[Data — start]

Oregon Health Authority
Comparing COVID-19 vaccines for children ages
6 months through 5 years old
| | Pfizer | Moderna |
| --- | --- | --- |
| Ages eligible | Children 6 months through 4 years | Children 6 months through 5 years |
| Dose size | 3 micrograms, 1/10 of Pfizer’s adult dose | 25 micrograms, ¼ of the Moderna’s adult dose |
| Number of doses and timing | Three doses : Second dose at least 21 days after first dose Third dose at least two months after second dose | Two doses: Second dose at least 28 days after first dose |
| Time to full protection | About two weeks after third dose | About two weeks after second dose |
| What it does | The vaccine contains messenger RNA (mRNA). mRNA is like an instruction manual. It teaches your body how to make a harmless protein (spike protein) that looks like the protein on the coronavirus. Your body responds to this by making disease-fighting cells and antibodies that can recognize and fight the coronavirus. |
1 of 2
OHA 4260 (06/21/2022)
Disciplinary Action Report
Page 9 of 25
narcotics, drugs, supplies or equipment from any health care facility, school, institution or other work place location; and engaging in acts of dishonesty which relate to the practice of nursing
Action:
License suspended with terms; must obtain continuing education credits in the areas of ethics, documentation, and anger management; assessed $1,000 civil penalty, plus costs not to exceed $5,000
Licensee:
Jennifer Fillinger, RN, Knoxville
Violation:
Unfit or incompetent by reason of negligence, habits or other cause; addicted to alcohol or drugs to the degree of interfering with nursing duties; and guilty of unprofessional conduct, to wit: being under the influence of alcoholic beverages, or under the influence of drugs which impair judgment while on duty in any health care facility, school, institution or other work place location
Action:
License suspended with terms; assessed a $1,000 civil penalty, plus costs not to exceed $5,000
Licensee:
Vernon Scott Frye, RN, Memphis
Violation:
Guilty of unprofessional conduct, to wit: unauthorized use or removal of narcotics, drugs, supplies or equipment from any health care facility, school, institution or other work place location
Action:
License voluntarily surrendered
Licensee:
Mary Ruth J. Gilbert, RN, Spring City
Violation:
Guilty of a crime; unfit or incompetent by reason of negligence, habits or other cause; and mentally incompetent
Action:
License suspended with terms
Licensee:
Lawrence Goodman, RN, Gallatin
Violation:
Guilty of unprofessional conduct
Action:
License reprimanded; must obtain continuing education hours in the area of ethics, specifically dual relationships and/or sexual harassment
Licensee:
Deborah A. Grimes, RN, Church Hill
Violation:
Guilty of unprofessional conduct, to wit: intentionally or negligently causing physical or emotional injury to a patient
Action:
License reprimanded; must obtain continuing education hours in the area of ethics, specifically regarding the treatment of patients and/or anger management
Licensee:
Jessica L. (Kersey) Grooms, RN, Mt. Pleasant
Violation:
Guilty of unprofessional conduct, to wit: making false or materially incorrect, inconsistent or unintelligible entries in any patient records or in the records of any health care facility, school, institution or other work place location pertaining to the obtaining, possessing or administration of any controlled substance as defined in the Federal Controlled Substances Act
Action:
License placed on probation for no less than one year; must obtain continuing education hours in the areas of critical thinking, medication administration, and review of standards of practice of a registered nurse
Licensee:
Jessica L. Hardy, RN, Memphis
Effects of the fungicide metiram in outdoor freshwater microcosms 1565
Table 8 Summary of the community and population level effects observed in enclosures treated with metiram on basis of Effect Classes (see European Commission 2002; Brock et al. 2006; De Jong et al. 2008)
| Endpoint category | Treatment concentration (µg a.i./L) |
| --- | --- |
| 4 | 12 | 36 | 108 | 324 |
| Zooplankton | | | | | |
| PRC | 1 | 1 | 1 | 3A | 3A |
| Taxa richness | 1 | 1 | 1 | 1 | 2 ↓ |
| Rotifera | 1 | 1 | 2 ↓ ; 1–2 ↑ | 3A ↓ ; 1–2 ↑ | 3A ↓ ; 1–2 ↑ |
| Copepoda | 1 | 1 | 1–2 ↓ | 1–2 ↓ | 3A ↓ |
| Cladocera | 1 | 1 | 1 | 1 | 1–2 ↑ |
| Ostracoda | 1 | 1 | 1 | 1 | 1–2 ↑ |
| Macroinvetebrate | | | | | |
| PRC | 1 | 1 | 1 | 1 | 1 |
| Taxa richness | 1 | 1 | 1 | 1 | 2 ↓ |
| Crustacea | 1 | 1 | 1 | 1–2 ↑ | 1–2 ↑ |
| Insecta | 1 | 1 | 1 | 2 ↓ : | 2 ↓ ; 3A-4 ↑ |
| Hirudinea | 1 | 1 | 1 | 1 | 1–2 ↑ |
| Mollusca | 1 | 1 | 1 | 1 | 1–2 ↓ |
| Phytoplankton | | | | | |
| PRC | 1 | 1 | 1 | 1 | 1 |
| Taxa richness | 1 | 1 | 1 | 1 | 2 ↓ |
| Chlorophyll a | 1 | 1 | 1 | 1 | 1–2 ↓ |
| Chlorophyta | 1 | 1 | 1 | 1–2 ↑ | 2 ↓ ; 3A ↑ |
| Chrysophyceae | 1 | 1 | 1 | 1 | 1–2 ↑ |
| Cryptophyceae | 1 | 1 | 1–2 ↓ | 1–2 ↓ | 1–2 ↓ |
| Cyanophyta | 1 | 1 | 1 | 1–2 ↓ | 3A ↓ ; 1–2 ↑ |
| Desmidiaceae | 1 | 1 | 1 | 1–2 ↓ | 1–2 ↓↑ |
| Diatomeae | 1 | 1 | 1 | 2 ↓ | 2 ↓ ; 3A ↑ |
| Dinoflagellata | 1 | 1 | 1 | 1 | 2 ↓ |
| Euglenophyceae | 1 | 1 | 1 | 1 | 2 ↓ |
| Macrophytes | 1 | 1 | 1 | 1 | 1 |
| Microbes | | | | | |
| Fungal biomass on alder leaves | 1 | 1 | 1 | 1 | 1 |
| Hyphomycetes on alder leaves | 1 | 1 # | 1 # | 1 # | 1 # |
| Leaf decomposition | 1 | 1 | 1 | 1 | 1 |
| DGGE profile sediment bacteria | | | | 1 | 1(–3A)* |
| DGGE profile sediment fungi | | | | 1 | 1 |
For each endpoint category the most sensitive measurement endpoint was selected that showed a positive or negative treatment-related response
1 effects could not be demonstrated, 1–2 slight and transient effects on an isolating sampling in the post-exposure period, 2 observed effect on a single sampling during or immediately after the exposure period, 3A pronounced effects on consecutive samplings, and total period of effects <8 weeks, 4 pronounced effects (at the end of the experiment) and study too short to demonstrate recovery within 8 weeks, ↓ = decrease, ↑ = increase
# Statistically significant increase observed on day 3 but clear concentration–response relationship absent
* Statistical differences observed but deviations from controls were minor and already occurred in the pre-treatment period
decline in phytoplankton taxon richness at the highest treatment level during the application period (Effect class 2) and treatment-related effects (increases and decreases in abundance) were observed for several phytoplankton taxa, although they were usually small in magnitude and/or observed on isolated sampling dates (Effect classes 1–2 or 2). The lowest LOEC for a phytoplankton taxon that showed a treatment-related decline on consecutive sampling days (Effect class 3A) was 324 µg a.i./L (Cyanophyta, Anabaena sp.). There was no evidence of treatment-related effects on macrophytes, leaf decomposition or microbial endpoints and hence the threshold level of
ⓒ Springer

[Data — finish]

Retype exactly, and only, the lines above from the one where "Effects of the" occurs up to and including the one where "Microbes | | | | | |" occurs.

Effects of the fungicide metiram in outdoor freshwater microcosms 1565
Table 8 Summary of the community and population level effects observed in enclosures treated with metiram on basis of Effect Classes (see European Commission 2002; Brock et al. 2006; De Jong et al. 2008)
| Endpoint category | Treatment concentration (µg a.i./L) |
| --- | --- |
| 4 | 12 | 36 | 108 | 324 |
| Zooplankton | | | | | |
| PRC | 1 | 1 | 1 | 3A | 3A |
| Taxa richness | 1 | 1 | 1 | 1 | 2 ↓ |
| Rotifera | 1 | 1 | 2 ↓ ; 1–2 ↑ | 3A ↓ ; 1–2 ↑ | 3A ↓ ; 1–2 ↑ |
| Copepoda | 1 | 1 | 1–2 ↓ | 1–2 ↓ | 3A ↓ |
| Cladocera | 1 | 1 | 1 | 1 | 1–2 ↑ |
| Ostracoda | 1 | 1 | 1 | 1 | 1–2 ↑ |
| Macroinvetebrate | | | | | |
| PRC | 1 | 1 | 1 | 1 | 1 |
| Taxa richness | 1 | 1 | 1 | 1 | 2 ↓ |
| Crustacea | 1 | 1 | 1 | 1–2 ↑ | 1–2 ↑ |
| Insecta | 1 | 1 | 1 | 2 ↓ : | 2 ↓ ; 3A-4 ↑ |
| Hirudinea | 1 | 1 | 1 | 1 | 1–2 ↑ |
| Mollusca | 1 | 1 | 1 | 1 | 1–2 ↓ |
| Phytoplankton | | | | | |
| PRC | 1 | 1 | 1 | 1 | 1 |
| Taxa richness | 1 | 1 | 1 | 1 | 2 ↓ |
| Chlorophyll a | 1 | 1 | 1 | 1 | 1–2 ↓ |
| Chlorophyta | 1 | 1 | 1 | 1–2 ↑ | 2 ↓ ; 3A ↑ |
| Chrysophyceae | 1 | 1 | 1 | 1 | 1–2 ↑ |
| Cryptophyceae | 1 | 1 | 1–2 ↓ | 1–2 ↓ | 1–2 ↓ |
| Cyanophyta | 1 | 1 | 1 | 1–2 ↓ | 3A ↓ ; 1–2 ↑ |
| Desmidiaceae | 1 | 1 | 1 | 1–2 ↓ | 1–2 ↓↑ |
| Diatomeae | 1 | 1 | 1 | 2 ↓ | 2 ↓ ; 3A ↑ |
| Dinoflagellata | 1 | 1 | 1 | 1 | 2 ↓ |
| Euglenophyceae | 1 | 1 | 1 | 1 | 2 ↓ |
| Macrophytes | 1 | 1 | 1 | 1 | 1 |
| Microbes | | | | | |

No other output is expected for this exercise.